Bugner located several members of the Medina Road Runners, and they quickly went to in search of transportation to a rented house in nearby Salem, Mass.
“Some of us ended up getting split up,” she said. “The three of us starting walking towards the subway, but it was closed down and we ended up just walking around until we found a rent-a-car place.”
Like most of the runners, Bugner had no idea the explosion was a bomb. Her fears were confirmed when she received a call from her mother and a friend from Baltimore.
Even in those conversations, she had a hard time saying the word “bomb” around the people she was walking with.
“It’s like how you don’t say it in an airport — no one would say the word,” said Bugner, who ran track and cross country for Our Lady of the Elms in Akron and at Francis Marion University in South Carolina. “What I remembered the most was the silence.
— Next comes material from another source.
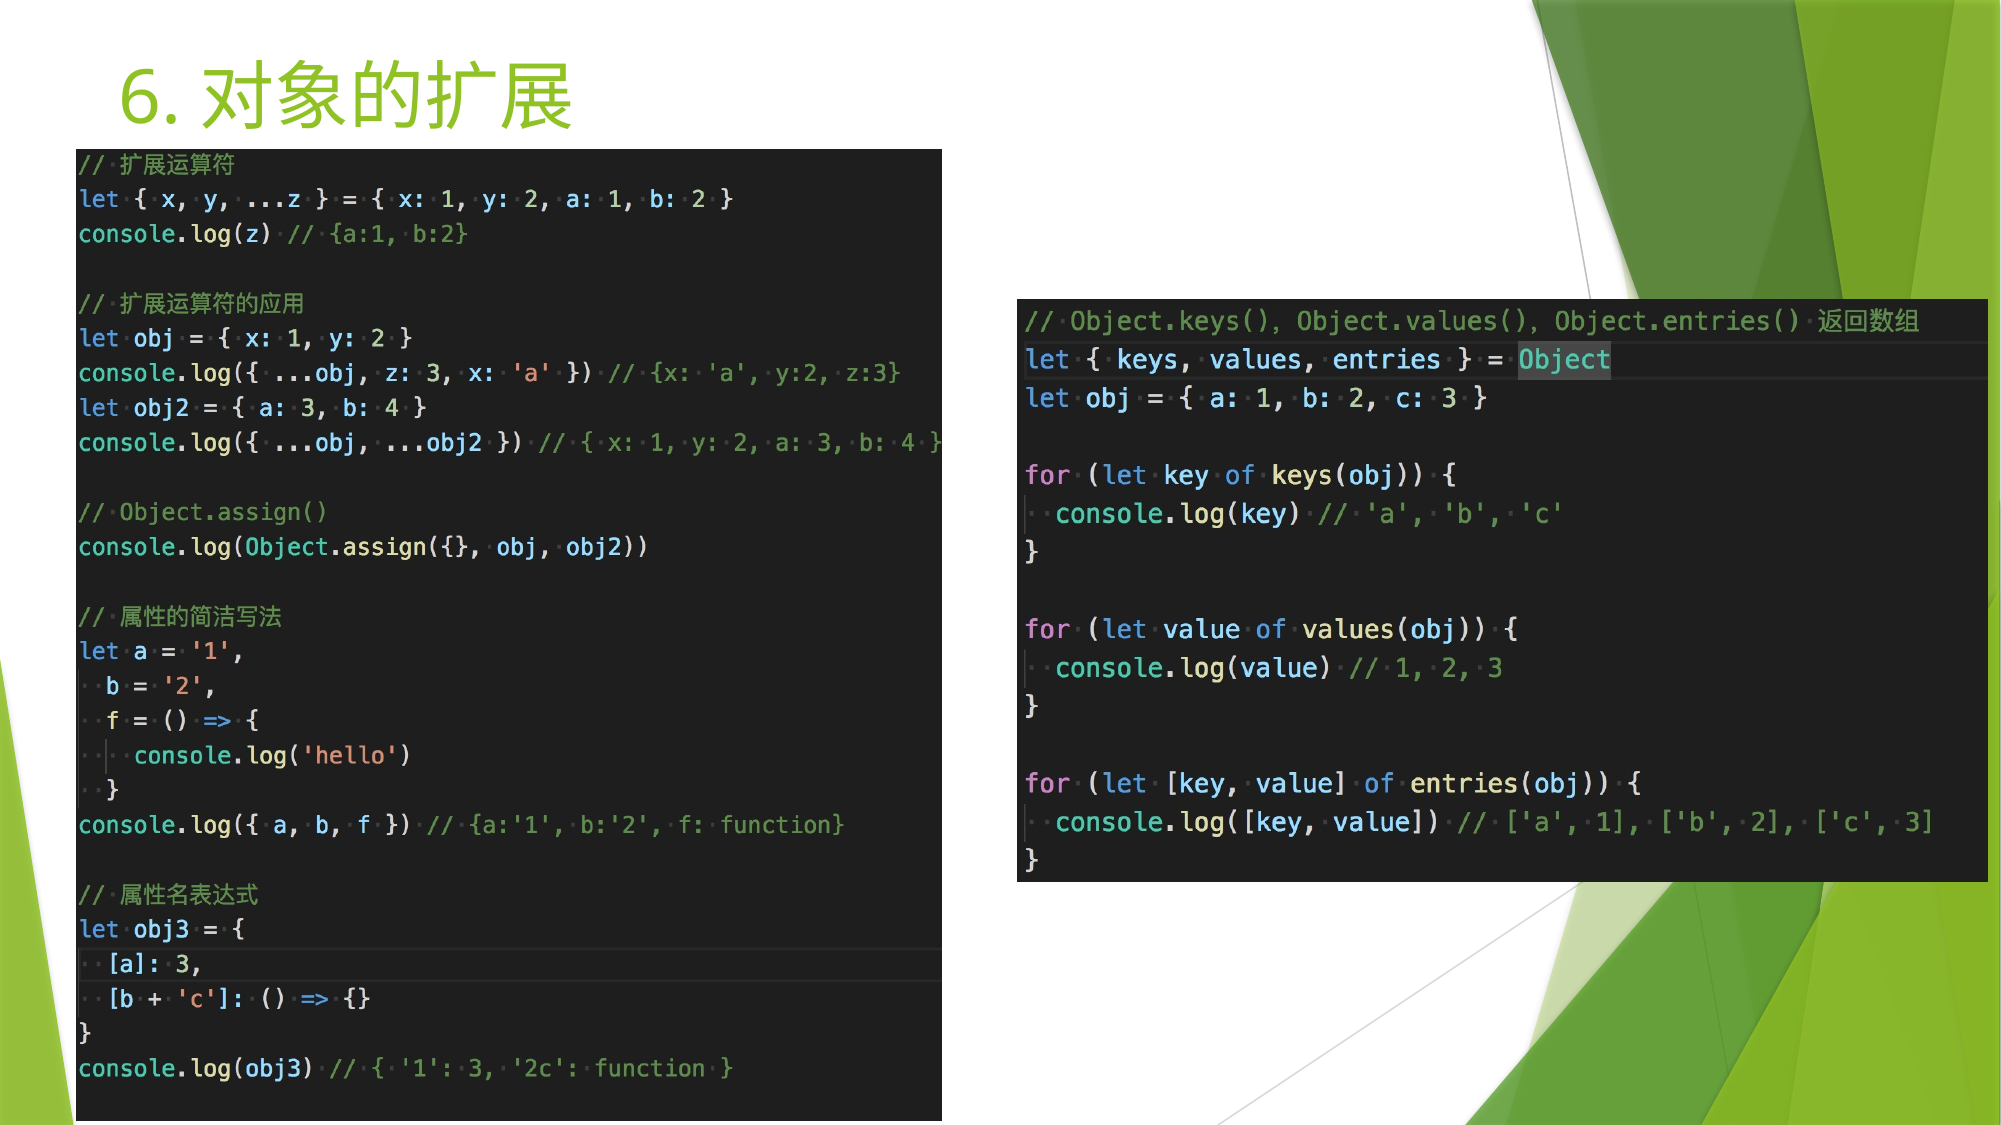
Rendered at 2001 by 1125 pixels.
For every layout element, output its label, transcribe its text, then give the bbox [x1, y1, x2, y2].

title 6.对象的扩展 [103, 41, 1514, 258]
picture [1016, 299, 1988, 883]
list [76, 149, 943, 1122]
All you could hear was emergency vehicles.
“No one knew what to say or do.”
It was an experience that left Bugner questioning whether to run in the Rite Aid Cleveland Marathon, which will take place Sunday.
After getting past the uncertainty, Bugner decided she was up to competing in the full marathon after running the half a year ago.
“Initially when it happened, I said, ‘Never again,’” she said. “That is such a rare occurrence though. My goal is to qualify for Boston again, and to do that I need to qualify at Cleveland. I want to run again together with my friends (in Boston).”
Security will be on high alert for the event, which starts at FirstEnergy Stadium and features a fast and flat course that runs past Edgewater Park, the West Side Market and the Rock and Roll Hall of Fame.
According to the marathon’s official website, participants and spectators are encouraged to report anything suspicious. Backpacks and bags are strongly discouraged at the start and finish areas.
Bugner, who will be running in her seventh career marathon, is ready for the challenge.
“Looking at the weather (expected high 70s), it could be one of those no-excuses-type days,” she said. “It was a great race last year, and it’s fun to see people I know that all have worked so hard.”